The renminbi is the official name for the currency of China. When you go visit China, you will need to use renminbi currency to go shopping. If you talk to Chinese people, you will also hear them refer to the currency as yuan. Both renminbi and yuan are interchangeable in conversation but renminbi is the official name. Renminbi literally means the people's currency. Another local name for the currency is kuai just like we have the local name of buck for the US dollar.

The Renminbi
The Renminbi

Beginnings

The renminbi was created towards the end of 1948 by the People's Bank of China.
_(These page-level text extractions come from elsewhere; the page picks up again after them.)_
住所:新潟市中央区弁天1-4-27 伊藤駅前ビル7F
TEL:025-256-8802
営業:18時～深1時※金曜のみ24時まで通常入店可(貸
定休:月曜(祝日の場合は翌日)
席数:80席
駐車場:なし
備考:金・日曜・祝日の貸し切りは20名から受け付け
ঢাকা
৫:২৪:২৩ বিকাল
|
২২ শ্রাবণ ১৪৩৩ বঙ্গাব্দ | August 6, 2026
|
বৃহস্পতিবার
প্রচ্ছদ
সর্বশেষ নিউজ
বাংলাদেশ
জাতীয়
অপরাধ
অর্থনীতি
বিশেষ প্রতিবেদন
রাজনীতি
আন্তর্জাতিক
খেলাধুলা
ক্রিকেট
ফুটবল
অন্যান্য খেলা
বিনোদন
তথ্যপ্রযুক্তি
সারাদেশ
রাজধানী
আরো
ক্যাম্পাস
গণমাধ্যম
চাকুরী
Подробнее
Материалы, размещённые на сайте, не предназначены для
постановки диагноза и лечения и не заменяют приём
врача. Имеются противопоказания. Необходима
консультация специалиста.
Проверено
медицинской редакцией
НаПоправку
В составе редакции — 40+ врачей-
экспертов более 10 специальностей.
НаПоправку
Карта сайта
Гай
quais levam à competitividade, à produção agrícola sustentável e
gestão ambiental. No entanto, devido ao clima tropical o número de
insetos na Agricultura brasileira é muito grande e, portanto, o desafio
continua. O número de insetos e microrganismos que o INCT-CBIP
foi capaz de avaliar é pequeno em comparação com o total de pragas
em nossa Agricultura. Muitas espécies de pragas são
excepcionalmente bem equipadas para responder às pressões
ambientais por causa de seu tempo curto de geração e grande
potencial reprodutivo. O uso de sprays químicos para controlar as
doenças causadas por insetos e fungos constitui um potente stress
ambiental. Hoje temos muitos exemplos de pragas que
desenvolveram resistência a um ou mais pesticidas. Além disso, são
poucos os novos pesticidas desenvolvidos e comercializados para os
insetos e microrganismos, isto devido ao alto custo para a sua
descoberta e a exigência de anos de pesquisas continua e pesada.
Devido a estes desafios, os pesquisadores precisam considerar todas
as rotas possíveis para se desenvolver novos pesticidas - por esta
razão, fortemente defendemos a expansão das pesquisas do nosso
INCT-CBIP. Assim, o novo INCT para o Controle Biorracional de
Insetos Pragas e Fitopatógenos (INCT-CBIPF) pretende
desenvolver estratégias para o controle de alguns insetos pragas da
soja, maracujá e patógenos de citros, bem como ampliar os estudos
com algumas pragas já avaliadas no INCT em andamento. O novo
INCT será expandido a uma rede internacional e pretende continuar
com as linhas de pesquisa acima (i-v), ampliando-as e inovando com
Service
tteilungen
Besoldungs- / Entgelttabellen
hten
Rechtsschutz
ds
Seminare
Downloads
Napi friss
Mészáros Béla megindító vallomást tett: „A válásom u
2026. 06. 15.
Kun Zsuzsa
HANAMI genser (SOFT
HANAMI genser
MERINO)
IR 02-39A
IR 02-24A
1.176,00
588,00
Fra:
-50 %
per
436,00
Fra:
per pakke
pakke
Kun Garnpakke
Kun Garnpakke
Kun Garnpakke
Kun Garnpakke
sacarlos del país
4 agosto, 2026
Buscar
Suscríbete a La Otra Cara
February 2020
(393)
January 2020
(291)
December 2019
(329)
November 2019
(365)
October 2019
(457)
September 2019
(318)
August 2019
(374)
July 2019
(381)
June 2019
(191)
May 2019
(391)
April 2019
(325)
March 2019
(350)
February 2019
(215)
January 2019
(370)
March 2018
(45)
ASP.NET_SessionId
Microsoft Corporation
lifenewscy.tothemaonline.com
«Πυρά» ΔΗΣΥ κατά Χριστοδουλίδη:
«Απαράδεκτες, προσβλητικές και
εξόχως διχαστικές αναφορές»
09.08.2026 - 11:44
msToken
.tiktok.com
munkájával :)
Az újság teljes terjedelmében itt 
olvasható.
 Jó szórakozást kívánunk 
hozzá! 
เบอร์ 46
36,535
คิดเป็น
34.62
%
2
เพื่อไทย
The renminbi was created as a means to unify China as there were several types of currencies being used across China. By creating an official currency, it allowed the Communist Party to gain better control of the whole mainland.

Units

Just like American currency has different units such as the dollar, dime, nickel, etc., so does renminbi. The renminbi units are the yuan, the jiao or mao, and then the fen. There are 10 jiao in 1 yuan and 100 fen in 1 yuan kind of like the dime and penny in US currency. There is a difference between the name renminbi and the name US dollar. In the US, we also use the term dollar to denote the dollar unit. In renminbi currency, there is no renminbi unit, so you would never say anything costs you 10 renminbi. Instead, you always say the unit of cost. So 10 yuan or 5 jiao or mao. In local terms, mao is used more often than jiao.

Changes

The renminbi has undergone some changes since its beginning in 1948. After the Communist Party took over mainland China, they had to work out a solution to control the inflation that had been undermining China's economy. So, in 1955, a new renminbi was issued. This new renminbi yuan equaled 10,000 of the old yuan. This helped to stabilize the economy and get China moving forward.